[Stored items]
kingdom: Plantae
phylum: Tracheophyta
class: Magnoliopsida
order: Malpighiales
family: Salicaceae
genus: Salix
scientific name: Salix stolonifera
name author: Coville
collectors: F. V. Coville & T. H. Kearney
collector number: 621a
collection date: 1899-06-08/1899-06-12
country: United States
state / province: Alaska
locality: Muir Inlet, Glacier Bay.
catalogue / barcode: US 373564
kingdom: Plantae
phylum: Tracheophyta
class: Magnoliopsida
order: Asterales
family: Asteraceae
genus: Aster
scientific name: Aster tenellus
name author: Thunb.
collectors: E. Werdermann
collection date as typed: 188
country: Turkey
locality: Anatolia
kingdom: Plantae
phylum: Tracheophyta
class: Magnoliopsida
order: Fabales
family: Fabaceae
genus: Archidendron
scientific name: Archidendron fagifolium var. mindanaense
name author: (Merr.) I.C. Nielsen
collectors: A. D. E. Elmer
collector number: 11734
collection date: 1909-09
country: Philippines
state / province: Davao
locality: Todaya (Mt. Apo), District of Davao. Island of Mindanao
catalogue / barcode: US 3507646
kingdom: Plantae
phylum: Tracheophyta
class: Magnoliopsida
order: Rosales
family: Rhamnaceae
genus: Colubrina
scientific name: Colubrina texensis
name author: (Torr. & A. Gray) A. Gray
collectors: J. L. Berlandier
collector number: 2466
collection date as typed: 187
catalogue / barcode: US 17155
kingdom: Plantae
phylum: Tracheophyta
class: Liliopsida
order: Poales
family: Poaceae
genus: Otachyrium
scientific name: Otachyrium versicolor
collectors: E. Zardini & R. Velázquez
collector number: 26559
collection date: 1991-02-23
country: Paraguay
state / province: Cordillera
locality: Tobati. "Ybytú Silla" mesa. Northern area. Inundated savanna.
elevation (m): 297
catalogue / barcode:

WRITTEN INSTRUCTION -> Please reproduce all of the items above line for line, with no changes.

OUTPUT ->
kingdom: Plantae
phylum: Tracheophyta
class: Magnoliopsida
order: Malpighiales
family: Salicaceae
genus: Salix
scientific name: Salix stolonifera
name author: Coville
collectors: F. V. Coville & T. H. Kearney
collector number: 621a
collection date: 1899-06-08/1899-06-12
country: United States
state / province: Alaska
locality: Muir Inlet, Glacier Bay.
catalogue / barcode: US 373564
kingdom: Plantae
phylum: Tracheophyta
class: Magnoliopsida
order: Asterales
family: Asteraceae
genus: Aster
scientific name: Aster tenellus
name author: Thunb.
collectors: E. Werdermann
collection date as typed: 188
country: Turkey
locality: Anatolia
kingdom: Plantae
phylum: Tracheophyta
class: Magnoliopsida
order: Fabales
family: Fabaceae
genus: Archidendron
scientific name: Archidendron fagifolium var. mindanaense
name author: (Merr.) I.C. Nielsen
collectors: A. D. E. Elmer
collector number: 11734
collection date: 1909-09
country: Philippines
state / province: Davao
locality: Todaya (Mt. Apo), District of Davao. Island of Mindanao
catalogue / barcode: US 3507646
kingdom: Plantae
phylum: Tracheophyta
class: Magnoliopsida
order: Rosales
family: Rhamnaceae
genus: Colubrina
scientific name: Colubrina texensis
name author: (Torr. & A. Gray) A. Gray
collectors: J. L. Berlandier
collector number: 2466
collection date as typed: 187
catalogue / barcode: US 17155
kingdom: Plantae
phylum: Tracheophyta
class: Liliopsida
order: Poales
family: Poaceae
genus: Otachyrium
scientific name: Otachyrium versicolor
collectors: E. Zardini & R. Velázquez
collector number: 26559
collection date: 1991-02-23
country: Paraguay
state / province: Cordillera
locality: Tobati. "Ybytú Silla" mesa. Northern area. Inundated savanna.
elevation (m): 297
catalogue / barcode:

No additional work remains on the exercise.